BEGIN Provided data
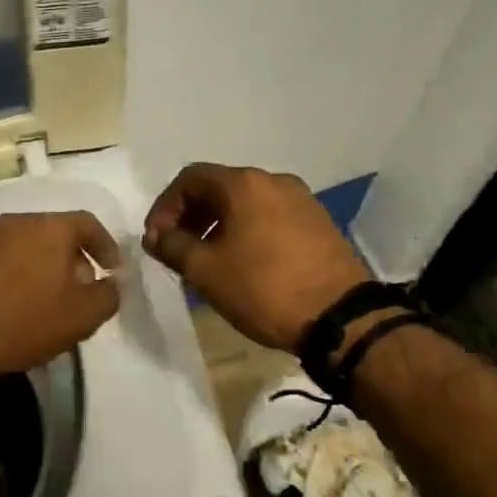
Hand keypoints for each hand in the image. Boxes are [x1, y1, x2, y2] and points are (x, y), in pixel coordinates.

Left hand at [0, 212, 121, 386]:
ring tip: (40, 299)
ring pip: (18, 246)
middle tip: (78, 288)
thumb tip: (111, 284)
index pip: (87, 223)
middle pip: (51, 233)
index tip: (112, 269)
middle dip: (69, 258)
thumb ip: (107, 296)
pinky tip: (4, 305)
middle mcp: (12, 223)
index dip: (105, 245)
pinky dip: (5, 277)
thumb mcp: (81, 317)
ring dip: (35, 267)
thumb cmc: (22, 322)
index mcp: (48, 228)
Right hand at [143, 163, 370, 350]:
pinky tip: (242, 264)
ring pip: (246, 204)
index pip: (190, 179)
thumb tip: (157, 236)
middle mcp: (275, 181)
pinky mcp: (318, 224)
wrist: (339, 317)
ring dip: (218, 226)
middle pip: (219, 188)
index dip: (165, 207)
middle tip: (176, 250)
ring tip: (207, 260)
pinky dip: (246, 233)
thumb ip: (172, 246)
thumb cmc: (263, 288)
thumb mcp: (205, 270)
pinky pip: (269, 218)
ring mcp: (302, 201)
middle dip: (191, 216)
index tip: (156, 240)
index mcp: (244, 184)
END Provided data
• _Your assignment_
Where does the string "middle" appear in the records above? Return every line that holds it.

• _Exercise answer_
middle tip: (78, 288)
middle pip: (51, 233)
middle dip: (69, 258)
middle mcp: (12, 223)
middle mcp: (275, 181)
middle pip: (219, 188)
middle tip: (176, 250)
middle dip: (191, 216)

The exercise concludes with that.